WHAT YOU ARE ASKED TO DO » Show each line of the data below that contains the string "drizzle", reproducing every such line in full.

GIVEN RECORDS »
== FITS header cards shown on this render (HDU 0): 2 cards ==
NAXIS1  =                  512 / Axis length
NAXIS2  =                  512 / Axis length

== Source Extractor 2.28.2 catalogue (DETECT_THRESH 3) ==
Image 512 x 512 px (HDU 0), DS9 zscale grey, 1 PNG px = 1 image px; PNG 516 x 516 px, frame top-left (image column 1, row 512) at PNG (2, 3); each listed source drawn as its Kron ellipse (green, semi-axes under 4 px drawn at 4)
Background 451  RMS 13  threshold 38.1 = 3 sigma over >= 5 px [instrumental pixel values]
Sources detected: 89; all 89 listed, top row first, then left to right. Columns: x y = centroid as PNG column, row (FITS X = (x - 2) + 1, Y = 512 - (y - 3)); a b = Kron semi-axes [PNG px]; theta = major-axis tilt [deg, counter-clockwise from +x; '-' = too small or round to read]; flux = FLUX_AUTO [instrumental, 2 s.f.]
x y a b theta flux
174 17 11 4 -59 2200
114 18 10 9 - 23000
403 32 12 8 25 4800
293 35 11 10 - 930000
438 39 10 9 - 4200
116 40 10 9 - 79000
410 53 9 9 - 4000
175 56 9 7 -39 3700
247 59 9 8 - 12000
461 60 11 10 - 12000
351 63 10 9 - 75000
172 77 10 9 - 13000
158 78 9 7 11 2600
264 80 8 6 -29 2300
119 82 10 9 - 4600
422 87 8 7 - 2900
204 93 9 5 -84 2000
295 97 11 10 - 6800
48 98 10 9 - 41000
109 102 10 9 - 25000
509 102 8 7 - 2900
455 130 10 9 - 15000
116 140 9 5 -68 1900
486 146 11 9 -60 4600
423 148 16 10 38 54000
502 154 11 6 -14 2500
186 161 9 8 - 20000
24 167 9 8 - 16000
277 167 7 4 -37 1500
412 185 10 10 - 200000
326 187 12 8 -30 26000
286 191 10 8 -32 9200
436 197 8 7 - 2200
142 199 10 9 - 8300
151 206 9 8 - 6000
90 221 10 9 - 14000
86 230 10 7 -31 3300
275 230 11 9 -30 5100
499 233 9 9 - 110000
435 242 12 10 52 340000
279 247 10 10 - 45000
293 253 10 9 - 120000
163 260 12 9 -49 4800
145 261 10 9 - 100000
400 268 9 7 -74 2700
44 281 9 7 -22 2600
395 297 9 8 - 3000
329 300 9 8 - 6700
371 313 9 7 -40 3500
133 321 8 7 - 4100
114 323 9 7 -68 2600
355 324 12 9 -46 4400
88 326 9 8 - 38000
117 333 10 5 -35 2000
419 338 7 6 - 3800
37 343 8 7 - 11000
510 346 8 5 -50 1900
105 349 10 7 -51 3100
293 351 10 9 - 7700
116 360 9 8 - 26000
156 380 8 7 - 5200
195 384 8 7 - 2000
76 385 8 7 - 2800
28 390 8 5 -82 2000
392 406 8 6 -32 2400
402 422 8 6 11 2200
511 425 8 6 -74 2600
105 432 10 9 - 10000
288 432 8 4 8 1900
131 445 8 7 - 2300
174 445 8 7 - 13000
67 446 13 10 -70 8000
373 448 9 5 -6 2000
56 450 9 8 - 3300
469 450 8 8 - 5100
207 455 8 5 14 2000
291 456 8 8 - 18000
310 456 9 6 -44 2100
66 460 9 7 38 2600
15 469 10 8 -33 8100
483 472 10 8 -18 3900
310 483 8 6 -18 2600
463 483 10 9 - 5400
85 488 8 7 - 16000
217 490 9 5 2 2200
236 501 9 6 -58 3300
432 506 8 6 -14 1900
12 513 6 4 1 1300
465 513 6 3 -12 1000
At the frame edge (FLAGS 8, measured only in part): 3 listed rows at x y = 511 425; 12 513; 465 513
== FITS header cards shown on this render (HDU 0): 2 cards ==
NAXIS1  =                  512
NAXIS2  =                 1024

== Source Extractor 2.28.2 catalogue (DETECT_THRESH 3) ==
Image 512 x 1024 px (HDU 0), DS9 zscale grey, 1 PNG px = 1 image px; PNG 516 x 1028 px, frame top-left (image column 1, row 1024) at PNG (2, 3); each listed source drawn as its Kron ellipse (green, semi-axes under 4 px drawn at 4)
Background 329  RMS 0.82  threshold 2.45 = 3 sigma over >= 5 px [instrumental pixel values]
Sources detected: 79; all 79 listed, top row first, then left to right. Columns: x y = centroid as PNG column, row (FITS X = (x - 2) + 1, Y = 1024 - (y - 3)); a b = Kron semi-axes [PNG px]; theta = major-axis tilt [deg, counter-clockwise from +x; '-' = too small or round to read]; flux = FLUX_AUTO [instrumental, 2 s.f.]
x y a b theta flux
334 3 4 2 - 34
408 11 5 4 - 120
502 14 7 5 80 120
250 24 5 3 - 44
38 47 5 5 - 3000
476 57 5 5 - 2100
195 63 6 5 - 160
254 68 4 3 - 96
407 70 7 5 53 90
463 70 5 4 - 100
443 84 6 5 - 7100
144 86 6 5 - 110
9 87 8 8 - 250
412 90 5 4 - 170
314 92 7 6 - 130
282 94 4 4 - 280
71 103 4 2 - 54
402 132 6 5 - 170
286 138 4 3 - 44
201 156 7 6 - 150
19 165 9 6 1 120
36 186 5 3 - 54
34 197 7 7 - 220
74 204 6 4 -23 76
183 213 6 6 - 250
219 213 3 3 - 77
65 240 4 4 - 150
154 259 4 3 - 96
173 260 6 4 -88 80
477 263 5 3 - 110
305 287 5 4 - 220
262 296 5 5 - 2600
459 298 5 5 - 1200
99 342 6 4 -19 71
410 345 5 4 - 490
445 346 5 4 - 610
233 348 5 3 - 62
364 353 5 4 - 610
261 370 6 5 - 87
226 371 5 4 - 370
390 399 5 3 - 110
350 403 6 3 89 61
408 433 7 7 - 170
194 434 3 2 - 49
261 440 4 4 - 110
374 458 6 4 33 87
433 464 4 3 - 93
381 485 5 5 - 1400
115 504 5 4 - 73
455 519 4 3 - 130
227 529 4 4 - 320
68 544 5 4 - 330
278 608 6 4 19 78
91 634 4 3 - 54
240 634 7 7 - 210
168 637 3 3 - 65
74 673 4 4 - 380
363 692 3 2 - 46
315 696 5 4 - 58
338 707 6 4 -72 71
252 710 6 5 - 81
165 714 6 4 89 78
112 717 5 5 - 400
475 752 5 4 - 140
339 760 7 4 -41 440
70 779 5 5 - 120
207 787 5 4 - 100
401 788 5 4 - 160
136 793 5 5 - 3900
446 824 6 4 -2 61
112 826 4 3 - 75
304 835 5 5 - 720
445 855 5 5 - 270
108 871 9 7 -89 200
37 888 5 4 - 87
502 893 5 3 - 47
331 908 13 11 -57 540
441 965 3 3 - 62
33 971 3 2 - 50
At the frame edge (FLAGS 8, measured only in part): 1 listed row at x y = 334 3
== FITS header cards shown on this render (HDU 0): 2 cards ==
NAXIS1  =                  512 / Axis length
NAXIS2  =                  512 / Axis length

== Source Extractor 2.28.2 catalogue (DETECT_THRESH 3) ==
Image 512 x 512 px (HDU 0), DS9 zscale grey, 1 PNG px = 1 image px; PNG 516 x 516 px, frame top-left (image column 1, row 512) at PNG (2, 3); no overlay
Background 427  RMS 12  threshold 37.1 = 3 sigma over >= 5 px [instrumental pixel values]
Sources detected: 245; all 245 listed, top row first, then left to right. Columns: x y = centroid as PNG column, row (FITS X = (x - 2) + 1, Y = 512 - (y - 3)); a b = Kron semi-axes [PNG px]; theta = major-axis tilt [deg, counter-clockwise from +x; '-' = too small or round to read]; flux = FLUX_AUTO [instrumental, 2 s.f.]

* * *

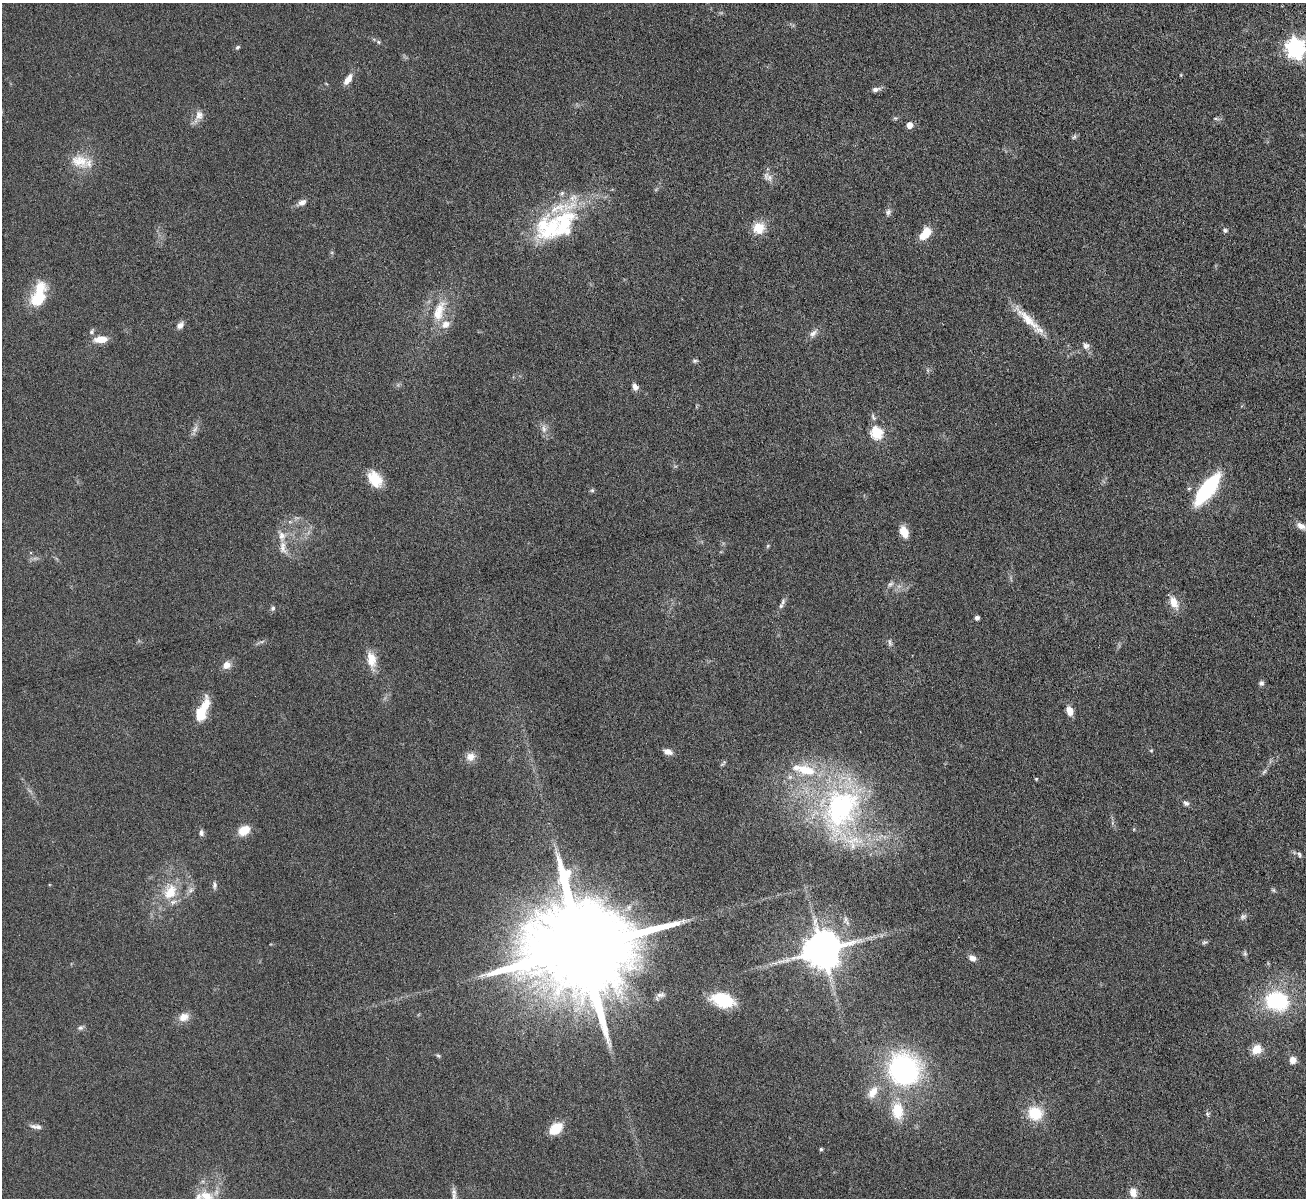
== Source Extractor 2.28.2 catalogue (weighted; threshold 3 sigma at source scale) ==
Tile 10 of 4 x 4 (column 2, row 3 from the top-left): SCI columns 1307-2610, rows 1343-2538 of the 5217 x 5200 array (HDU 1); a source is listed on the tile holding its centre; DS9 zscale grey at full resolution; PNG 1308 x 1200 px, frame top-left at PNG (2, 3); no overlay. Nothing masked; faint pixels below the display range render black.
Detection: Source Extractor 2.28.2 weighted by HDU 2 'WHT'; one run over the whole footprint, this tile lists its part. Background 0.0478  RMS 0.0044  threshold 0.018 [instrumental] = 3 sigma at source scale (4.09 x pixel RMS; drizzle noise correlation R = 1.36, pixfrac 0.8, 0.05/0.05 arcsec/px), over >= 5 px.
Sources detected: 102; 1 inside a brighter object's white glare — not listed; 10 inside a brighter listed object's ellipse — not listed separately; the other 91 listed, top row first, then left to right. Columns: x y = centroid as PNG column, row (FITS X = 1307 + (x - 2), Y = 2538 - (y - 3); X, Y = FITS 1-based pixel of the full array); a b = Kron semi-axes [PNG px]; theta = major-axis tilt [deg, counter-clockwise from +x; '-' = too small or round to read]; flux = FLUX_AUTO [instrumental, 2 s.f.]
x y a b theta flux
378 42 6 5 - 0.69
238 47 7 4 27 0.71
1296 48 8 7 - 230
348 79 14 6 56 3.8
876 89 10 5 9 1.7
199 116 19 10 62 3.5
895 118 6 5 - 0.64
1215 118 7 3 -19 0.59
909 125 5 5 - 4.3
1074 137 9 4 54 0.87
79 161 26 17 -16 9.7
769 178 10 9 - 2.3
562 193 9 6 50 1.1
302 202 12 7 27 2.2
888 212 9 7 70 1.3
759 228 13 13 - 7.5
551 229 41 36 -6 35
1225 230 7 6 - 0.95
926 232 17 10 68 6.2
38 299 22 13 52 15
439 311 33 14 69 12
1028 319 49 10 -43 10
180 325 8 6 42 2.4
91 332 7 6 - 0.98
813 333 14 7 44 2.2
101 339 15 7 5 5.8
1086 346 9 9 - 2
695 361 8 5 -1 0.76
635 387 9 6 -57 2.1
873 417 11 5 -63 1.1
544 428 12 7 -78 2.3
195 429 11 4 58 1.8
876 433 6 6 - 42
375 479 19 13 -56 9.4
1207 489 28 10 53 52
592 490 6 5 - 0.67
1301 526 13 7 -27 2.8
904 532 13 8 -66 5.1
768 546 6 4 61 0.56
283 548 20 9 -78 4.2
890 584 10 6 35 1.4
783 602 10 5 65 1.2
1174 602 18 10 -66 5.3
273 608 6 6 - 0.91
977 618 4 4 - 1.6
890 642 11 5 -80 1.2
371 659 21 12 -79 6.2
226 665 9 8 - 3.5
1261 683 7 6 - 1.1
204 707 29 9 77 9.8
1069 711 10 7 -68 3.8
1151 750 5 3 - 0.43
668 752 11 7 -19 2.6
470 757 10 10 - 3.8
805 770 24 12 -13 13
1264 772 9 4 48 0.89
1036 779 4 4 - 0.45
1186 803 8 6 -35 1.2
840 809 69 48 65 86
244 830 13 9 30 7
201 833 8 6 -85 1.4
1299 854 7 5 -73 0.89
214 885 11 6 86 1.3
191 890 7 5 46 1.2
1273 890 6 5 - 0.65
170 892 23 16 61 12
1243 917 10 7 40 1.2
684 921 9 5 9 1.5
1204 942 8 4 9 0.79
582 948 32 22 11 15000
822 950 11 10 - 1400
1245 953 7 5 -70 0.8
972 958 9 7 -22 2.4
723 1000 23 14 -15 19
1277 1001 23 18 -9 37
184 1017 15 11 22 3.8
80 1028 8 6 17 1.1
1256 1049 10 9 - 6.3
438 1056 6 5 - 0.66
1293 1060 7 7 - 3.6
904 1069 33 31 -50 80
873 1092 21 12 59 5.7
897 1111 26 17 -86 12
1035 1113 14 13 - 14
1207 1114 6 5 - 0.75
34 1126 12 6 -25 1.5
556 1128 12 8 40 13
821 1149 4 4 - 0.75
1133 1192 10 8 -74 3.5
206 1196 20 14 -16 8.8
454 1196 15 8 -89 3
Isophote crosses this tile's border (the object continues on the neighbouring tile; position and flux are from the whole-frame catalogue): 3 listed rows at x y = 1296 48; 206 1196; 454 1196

---

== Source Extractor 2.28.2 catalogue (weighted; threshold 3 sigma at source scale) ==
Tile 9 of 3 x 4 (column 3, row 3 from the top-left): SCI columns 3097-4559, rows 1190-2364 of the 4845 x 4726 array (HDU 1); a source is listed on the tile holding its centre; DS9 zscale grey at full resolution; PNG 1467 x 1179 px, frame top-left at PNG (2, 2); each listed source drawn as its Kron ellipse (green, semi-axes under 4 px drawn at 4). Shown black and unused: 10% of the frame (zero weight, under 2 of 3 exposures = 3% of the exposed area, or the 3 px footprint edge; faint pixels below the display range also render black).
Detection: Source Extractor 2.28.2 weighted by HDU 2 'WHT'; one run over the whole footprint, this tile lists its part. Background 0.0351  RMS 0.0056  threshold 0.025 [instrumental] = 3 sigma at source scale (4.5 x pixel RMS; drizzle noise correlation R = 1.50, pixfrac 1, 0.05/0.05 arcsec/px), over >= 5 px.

OUTPUT OF THE EXERCISE »
Detection: Source Extractor 2.28.2 weighted by HDU 2 'WHT'; one run over the whole footprint, this tile lists its part. Background 0.0478  RMS 0.0044  threshold 0.018 [instrumental] = 3 sigma at source scale (4.09 x pixel RMS; drizzle noise correlation R = 1.36, pixfrac 0.8, 0.05/0.05 arcsec/px), over >= 5 px.
Detection: Source Extractor 2.28.2 weighted by HDU 2 'WHT'; one run over the whole footprint, this tile lists its part. Background 0.0351  RMS 0.0056  threshold 0.025 [instrumental] = 3 sigma at source scale (4.5 x pixel RMS; drizzle noise correlation R = 1.50, pixfrac 1, 0.05/0.05 arcsec/px), over >= 5 px.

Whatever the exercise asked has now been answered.